February 12, 2012 at 1:02 pm
Michigan is breeding poverty

Nolan Finley

Since the national attention is on birth control, here's my idea: If we want to fight poverty, reduce violent crime and bring down our embarrassing drop-out rate, we should swap contraceptives for fluoride in Michigan's drinking water.

We've got a baby problem in Michigan. Too many babies are born to immature parents who don't have the skills to raise them, too many are delivered by poor women who can't afford them, and too many are fathered by sorry layabouts who spread their seed like dandelions and then wander away from the consequences.

Michigan's social problems and the huge costs attached to them won't recede until we embrace reproductive responsibility.

Last year, 43 percent of the babies born in Michigan were to single mothers. And even though Medicaid pays for birth control, half of the babies born here were to mothers on welfare. Eighteen percent were born to teenagers who already had at least one child. And nearly 1-in-5 new babies had mothers with no high school diploma.

In Michigan, poverty is as much a cultural problem as it is an economic one.

I spoke with an educator who is dealing with a single mother, mid-30s, with 12 children and a 13th on the way. The kids have an assortment of fathers with one thing in common — none married their mother. This woman's womb is a poverty factory.

It wouldn't matter if Michigan's economy were bursting with jobs, the woman and her children would still be poor.

Who's supporting these kids? If you're a taxpayer, you are. The roughly 45,000 children a year born onto the welfare rolls is a major reason Medicaid will consume 25 percent of next year's budget.

Those kids are more likely to grow up to be a strain on Corrections spending or welfare recipients themselves.
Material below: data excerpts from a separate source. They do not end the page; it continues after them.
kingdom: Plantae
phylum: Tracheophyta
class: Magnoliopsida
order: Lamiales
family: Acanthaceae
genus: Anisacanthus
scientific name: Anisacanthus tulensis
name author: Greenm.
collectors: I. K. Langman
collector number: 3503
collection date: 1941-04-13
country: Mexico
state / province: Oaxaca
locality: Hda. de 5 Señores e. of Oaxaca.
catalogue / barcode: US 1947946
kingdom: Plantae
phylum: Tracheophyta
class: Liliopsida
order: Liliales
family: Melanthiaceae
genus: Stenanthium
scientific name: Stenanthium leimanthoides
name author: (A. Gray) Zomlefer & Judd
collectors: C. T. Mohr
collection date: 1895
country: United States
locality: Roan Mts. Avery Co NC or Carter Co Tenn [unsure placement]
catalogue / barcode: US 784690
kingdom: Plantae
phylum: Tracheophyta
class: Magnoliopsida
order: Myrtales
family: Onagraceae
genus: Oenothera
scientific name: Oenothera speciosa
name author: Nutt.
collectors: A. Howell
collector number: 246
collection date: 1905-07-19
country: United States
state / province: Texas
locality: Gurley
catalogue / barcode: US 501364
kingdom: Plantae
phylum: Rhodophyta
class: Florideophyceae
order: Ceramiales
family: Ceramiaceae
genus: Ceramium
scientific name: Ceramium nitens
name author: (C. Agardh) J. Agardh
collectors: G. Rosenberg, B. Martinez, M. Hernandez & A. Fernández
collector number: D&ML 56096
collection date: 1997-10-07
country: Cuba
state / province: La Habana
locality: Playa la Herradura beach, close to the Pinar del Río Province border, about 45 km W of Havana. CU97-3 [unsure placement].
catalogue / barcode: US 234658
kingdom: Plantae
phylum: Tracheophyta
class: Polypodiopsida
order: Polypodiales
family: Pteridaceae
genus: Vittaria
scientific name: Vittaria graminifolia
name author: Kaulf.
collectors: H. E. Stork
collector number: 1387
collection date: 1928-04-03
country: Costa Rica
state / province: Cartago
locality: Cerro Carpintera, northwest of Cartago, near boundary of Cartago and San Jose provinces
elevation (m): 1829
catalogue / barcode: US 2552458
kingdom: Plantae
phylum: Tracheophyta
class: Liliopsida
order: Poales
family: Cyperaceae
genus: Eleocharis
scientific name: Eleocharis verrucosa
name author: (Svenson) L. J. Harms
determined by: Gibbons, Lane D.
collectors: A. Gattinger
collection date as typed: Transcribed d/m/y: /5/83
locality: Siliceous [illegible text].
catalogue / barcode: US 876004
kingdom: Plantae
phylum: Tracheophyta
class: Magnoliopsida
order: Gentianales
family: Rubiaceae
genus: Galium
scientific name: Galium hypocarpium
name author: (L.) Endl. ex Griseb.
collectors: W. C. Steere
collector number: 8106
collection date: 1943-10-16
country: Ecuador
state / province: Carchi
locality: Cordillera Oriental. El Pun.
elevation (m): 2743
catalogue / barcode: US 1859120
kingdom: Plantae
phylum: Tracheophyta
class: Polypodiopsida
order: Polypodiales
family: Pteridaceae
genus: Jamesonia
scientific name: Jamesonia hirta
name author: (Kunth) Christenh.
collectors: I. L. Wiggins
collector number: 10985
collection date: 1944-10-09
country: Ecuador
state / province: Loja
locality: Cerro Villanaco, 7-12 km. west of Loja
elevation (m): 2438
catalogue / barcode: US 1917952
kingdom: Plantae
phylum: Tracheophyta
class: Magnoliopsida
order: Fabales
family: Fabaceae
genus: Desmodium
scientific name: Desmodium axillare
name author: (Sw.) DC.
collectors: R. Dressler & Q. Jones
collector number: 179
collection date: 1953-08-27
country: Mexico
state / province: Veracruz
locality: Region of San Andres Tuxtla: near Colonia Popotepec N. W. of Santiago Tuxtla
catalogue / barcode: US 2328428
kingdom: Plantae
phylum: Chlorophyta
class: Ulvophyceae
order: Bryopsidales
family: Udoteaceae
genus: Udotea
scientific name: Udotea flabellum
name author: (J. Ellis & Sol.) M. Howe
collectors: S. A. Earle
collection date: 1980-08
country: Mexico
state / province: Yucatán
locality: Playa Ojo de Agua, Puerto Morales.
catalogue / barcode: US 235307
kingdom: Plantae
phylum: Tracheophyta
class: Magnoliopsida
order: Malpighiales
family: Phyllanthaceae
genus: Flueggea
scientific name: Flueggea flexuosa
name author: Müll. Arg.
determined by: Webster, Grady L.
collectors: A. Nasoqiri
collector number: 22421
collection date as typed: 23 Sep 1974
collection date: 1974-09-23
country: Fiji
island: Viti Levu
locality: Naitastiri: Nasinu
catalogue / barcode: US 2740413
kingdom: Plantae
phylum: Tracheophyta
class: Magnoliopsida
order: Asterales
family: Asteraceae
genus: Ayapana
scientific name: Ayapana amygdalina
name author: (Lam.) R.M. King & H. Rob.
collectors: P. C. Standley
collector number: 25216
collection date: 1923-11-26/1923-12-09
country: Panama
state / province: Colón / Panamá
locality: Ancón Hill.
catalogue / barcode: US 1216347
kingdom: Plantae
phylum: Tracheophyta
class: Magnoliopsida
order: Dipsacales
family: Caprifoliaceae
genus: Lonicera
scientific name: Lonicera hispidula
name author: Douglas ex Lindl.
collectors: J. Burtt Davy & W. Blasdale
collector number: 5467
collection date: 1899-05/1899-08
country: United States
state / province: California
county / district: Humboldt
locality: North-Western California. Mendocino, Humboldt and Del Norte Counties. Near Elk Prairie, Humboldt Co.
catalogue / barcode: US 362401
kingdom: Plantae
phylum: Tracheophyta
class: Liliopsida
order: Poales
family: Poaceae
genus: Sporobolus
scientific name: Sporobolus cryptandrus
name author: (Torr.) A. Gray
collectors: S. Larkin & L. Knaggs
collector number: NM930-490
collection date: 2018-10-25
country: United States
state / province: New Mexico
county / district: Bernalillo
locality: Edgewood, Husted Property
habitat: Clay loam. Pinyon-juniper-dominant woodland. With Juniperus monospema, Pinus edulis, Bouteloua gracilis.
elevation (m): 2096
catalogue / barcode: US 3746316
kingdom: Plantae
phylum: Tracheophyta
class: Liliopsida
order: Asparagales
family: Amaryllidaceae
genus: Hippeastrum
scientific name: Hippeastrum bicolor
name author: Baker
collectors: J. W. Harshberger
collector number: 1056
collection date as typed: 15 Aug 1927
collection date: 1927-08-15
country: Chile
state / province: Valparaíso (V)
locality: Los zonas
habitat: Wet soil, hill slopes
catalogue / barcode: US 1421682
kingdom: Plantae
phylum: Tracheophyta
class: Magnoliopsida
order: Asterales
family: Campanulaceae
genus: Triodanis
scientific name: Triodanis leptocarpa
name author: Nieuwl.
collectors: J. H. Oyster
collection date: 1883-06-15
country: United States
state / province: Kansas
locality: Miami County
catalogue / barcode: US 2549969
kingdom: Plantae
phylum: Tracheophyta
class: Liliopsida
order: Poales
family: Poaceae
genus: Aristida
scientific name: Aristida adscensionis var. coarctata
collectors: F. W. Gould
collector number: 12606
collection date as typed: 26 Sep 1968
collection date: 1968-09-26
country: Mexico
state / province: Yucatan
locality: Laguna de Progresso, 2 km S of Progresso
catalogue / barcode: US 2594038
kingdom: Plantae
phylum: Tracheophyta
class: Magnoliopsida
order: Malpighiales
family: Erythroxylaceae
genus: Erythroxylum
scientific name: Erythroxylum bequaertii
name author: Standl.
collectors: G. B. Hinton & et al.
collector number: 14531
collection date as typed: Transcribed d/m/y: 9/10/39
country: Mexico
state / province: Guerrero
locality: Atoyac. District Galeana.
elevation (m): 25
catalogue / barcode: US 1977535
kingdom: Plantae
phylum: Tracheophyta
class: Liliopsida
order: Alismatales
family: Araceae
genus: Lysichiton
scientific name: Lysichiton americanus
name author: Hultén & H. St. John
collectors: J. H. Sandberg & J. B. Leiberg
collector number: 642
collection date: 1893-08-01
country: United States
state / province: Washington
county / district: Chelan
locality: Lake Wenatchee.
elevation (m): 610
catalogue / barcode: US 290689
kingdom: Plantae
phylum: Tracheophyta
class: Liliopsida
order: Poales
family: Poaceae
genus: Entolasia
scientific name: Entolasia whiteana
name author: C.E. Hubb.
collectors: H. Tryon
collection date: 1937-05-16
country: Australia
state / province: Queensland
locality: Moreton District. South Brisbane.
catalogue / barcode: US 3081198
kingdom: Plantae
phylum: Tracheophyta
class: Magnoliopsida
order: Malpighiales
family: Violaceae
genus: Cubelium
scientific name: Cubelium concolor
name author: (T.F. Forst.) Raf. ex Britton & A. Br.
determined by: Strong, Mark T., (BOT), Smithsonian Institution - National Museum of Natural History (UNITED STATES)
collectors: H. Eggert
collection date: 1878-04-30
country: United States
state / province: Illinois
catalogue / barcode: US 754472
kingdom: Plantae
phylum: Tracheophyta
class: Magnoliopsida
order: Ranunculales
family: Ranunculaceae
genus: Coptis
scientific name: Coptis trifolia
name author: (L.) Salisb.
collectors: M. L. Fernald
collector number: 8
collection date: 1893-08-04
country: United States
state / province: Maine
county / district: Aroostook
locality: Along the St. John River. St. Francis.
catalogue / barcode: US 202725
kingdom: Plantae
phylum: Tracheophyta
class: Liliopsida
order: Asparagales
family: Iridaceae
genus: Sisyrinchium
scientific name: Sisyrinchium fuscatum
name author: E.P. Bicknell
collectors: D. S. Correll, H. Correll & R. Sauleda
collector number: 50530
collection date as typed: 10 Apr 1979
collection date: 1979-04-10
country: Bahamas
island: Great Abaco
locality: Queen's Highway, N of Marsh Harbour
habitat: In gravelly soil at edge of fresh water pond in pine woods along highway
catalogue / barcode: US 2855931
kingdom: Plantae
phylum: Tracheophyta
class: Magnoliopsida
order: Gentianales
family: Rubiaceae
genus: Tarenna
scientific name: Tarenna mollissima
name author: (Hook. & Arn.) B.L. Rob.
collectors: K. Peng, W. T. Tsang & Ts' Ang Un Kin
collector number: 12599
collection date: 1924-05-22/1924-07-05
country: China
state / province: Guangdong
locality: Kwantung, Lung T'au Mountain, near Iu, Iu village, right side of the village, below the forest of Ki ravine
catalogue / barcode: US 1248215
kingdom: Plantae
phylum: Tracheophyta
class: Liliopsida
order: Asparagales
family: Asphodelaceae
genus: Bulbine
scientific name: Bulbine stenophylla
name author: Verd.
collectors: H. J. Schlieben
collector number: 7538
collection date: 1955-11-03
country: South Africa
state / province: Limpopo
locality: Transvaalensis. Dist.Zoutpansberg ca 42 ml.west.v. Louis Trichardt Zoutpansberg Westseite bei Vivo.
And they'll drain money from the schools and universities that could help break this cycle.

In the 1990s, Michigan considered penalizing women who had more babies while on welfare, but pro-life groups killed the idea out of fear it would lead to more abortions.

Now, says state Human Services Director Maura Corrigan, the state is trying other measures, including attacking school truancy and the new four-year limit on welfare benefits, which she says is already increasing participation in work training programs.

"We are trying to get at generational poverty," she says. "We're studying positive incentives to change."

But she says the cultural breakdown is a strong tide to row against.

"We're watching marriage move from being part of the social fabric to being merely optional," says Corrigan, who devotes her personal time to working with disadvantaged children. "The kids I mentor don't know people who are married."

They do know people whose irresponsible behavior is being subsidized by their neighbors.

And as long as the taxpayers of Michigan keep paying for them, those babies will keep on coming.

[email protected]
(313) 222-2064

Nolan Finley is editorial page editor of The News. His column appears on Thursdays and Sundays.

source
http://www.detroitnews.com/article/20120212/OPINION03/202120303/1008/opinion01/Michigan-breeding-poverty

blake 3:17
16th February 2012, 02:01
A not bad synopsis of the Detroit News and Free Press strike: http://the-spark.net/np753401.html

It was really interesting because it crossed unions and had community, regional, national and international support. I was the prime organizer for Toronto events. We had a few actions but the related unions mostly didn't want to deal with it.

I did get to hang with strikers at the July 4 1998 concert at the Michigan Fair Grounds -- Chumbawumba was playing & a speaker from Teamsters for a Democratic Union was the opening act. Most people were there for the fire works.

Edited to add: Oh that editorial. Gross. Didn't read it at first, but thought better. What was so interesting and dynamic about the strike is that it was cross or pan- union, with people doing very very different types of work. The strikers I got to know were journalists, printers, and delivery workers. In normal work time, or normal strikes, these folks would be pitted against one another. Because Knight Ridder decided to super fascistic on them it actually brought a lot of people together who wouldn't normally connect through everyday work or everyday union activity. People mostly had to move on and find other jobs, often elsewhere, but the bosses sure made a lot of enemies.